Since the beginning of January Sandy, my friend of almost 50 years, has been doing daily posts about people, places and food on his blog, Sandy Leonard Snaps. A naturally great photographer and writer, Sandy also loves good food; we've traveled together to places like Paris, Zurich, and Istanbul, and throughout Italy where he took the photo above.
How well I remember that afternoon in May, 1988. Sandy and I had already been driving around Italy for a couple of weeks. Or rather, he was driving our rented powder-blue Fiat Panda and I was navigating, writing on a gigantically primitive laptop, or mapping out the next few days of travel. I was on a mission to see and taste Italian pastries and desserts and find some interesting recipes for my as yet unwritten book, Great Italian Desserts (Little, Brown, 1990), now out of print.

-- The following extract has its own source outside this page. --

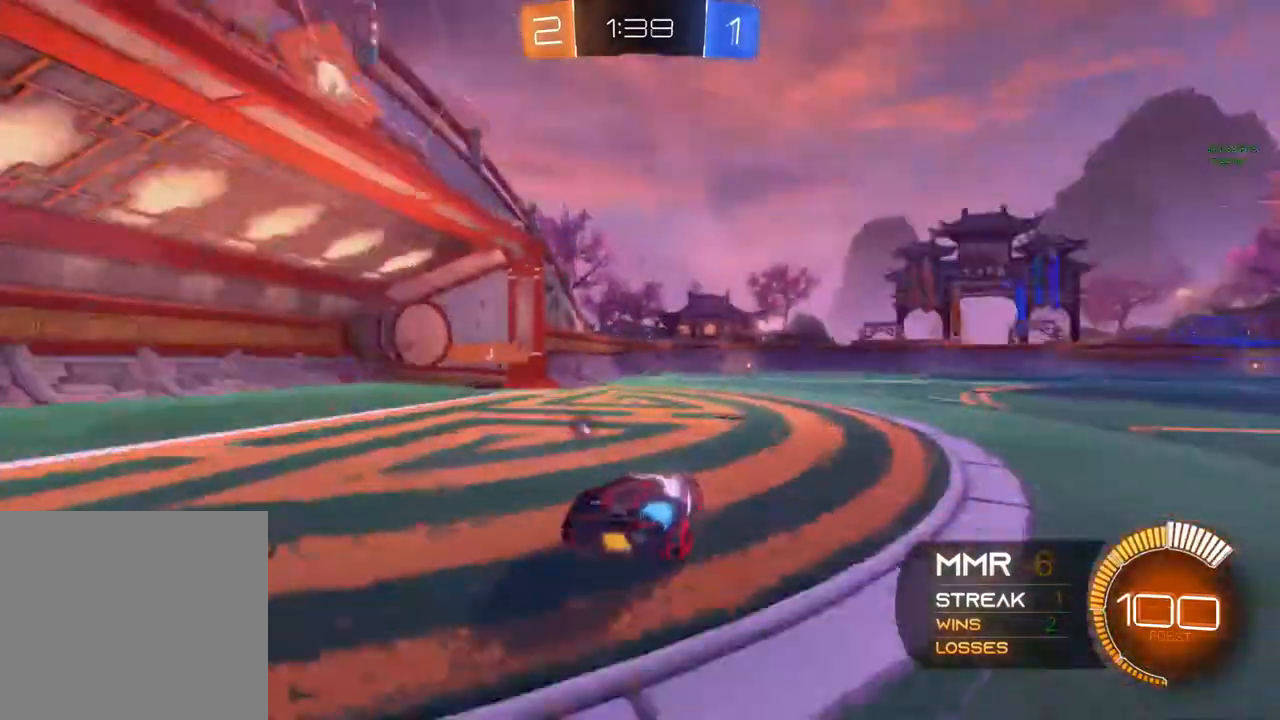
{"buttons": ["R2"], "left_stick": "left", "right_stick": "center", "events": [[33, "Y", "down"], [167, "left_stick", "left"], [200, "Y", "up"], [317, "left_stick", "center"], [467, "left_stick", "left"]]}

We rolled into Bari and I phoned Paola Pettini, the owner of a local cooking school. When we had visited Michi Ambrosi's cooking school in Naples at the beginning of the trip she had suggested contacting Paola. After we arrived at Paola's home she apoligized in slightly Roman accented Italian that she would be busy until mid-afternoon when she would have to conduct a meeting of 40 of her students who were contributing recipes to a cookbook project. She smiled a little devlishly and suggested that Sandy and I attend too, and that I should make some American desserts. I thought of the chef jacket I had packed "just in case" and realized I'd found the first reason to use it. "Now, what will you make?" Paola asked. I thought for a second and answered, "apple pie and chocolate chip cookies." My heart sank when she started asking for the recipes which I could easily enough rattle off in volume measure, but of course she wanted metric measurements. We agreed to pick her up and go over to the cooking school a few hours later. At her suggestion, we had lunch at the exquisite Vecchia Bari restaurant where our meal finished with the owner's mother, who loved to bake, arriving with dozens of tiny tartlets and other pastries she had made. When we asked for the check, we were told that we were guests of Signora Pettini.
On the way to the cooking school, Paola confessed that she was terrified of being a passenger in a car and whenever we came to an intersection she shouted, "I get so angry!" suprising us by speaking in English for the first time. Later we realized that she had meant to say "frightened." Once there I went into what Sandy later described as my "professional mode" and scoured the shelves and drawers in the kitchen for the equipment I would need. The "Bari 40" started to trickle in and by the time they were all seated the noise level of their conversations had escalated to a deafening height.
Paola stood next to me during the demo, my first experience at public speaking in Italian, and helpfully supplied the word I was searching for every time I faltered. Twice during my demo Paola had to scream for silence, but everyone quieted down when the miniscule tastes of pie and cookies were handed around. It was Sandy's idea to take the group picture right before the cookbook meeting started. We left shortly after that to spend a few days in Grottaminarda, my mother's home town, just a couple of hours inland, going over the details of the day and the Bari 40 as we headed west on the highway.